Dawley Baptist Church has also been awarded a £20,000 grant from the Telford 50 Legacy fund to go towards the building of an extension for community facilities, as part of the Church.
Ian Olliver, Minister of the Church said: “We’ve always recognised the need for a larger community space in Dawley Bank that would enable more people to come together as a community and enjoy a wider range of activities.
“This grant from Telford 50 Legacy fund means that this can now happen – we can build an annex to the Church that will create three rooms and a proper kitchen for the community to use long into the future.”
Sambrook Village Hall in Newport has received a £10,000 grant to upgrade its heating system and install a disabled access toilet.
Neil Robson, Chairman of the Hall, said: “We are really grateful for the Telford 50 Legacy grant received – with the help of it, we’ve managed to already create a disabled access into the building and a disabled toilet.
“We’ve also significantly updated what’s on offer in our main hall, with lots of activities from yoga classes, lunch clubs to dance nights.
“There’s still more work to be done – for example, we plan next a refurbishment of the kitchen.
“The more we can make our centre work for the community, the better – this Legacy grant will make a difference long into the future.“
Punjabi Cultural Academy received a Telford 50 grant to go towards an extension of the property, to create the Guru Nanak Punjabi Academy Learning Centre to support the learning of cultural heritage and languages for the Punjabi community.

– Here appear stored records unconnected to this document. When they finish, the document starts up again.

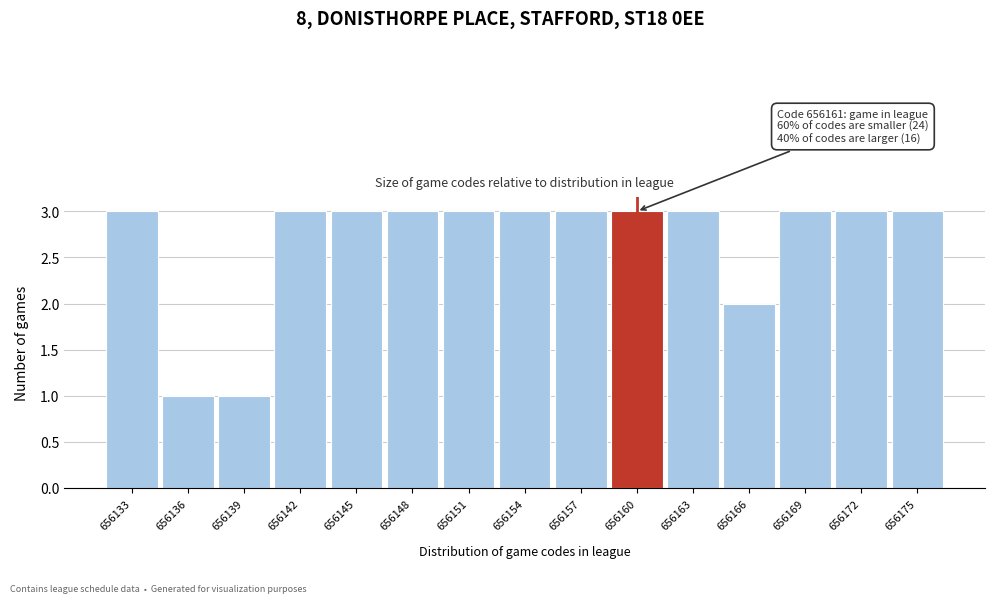

Reading left to right, what are all the values shown in this chart?

656133=3	656136=1	656139=1	656142=3	656145=3	656148=3	656151=3	656154=3	656157=3	656160=3	656163=3	656166=2	656169=3	656172=3	656175=3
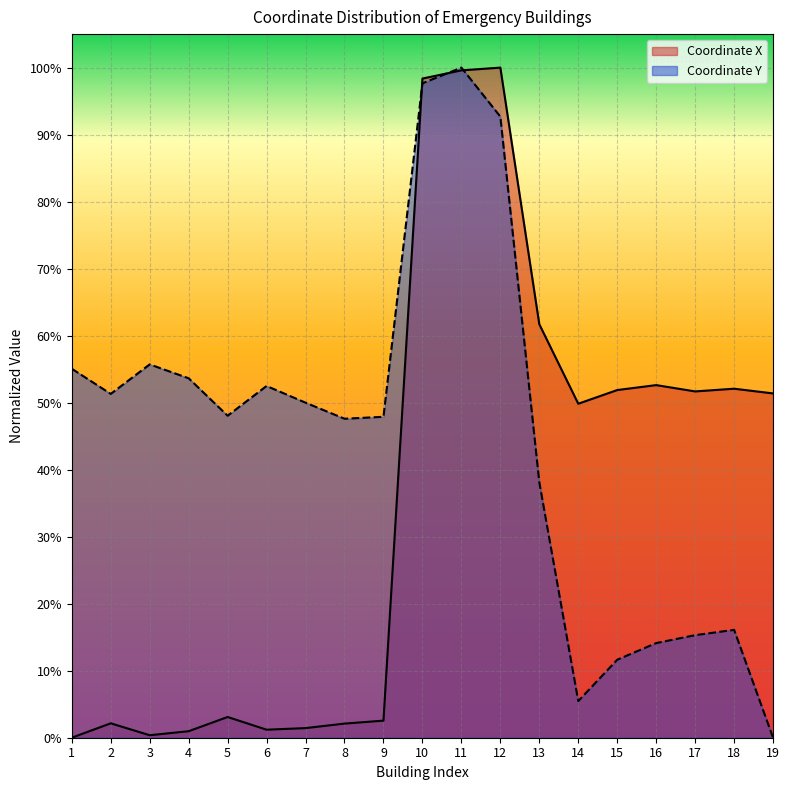

At which label is Coordinate Y closest to 0?

19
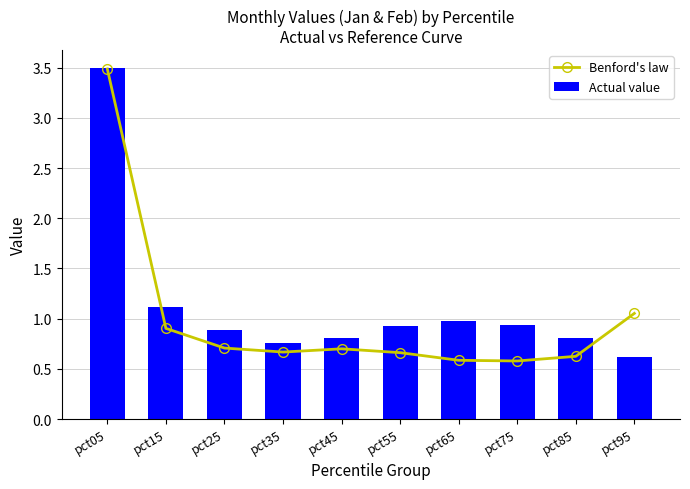

What is the smallest value displayed?

0.6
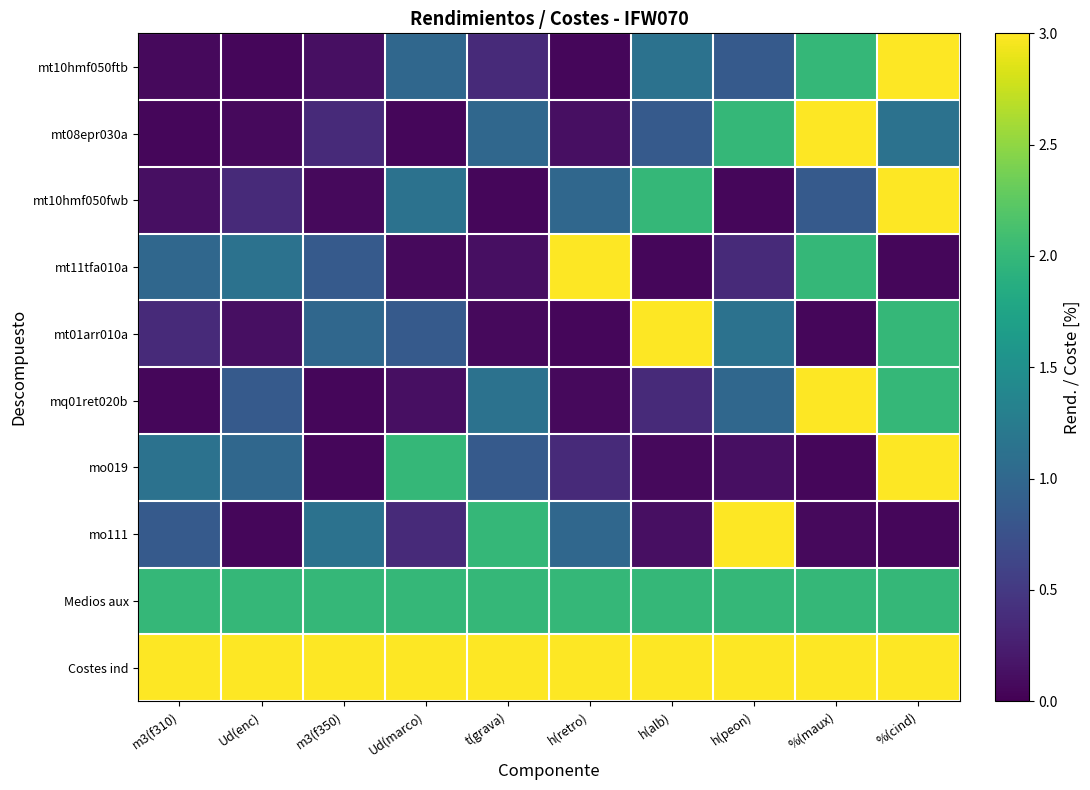

Count the number of data series in this chart.

10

This build is expected to be completed in the next couple of weeks.
The Legacy Fund scheme was open to bids earlier in 2018 from community groups, charities, social enterprises, town and parish councils, schools or faith groups.
They could put forward their ideas for a share of the £240,000 grant to go towards improving a range of community buildings and facilities within Telford and Wrekin and helping create new facilities.
Successful bidders also contributed an extra 20% cash in match funding.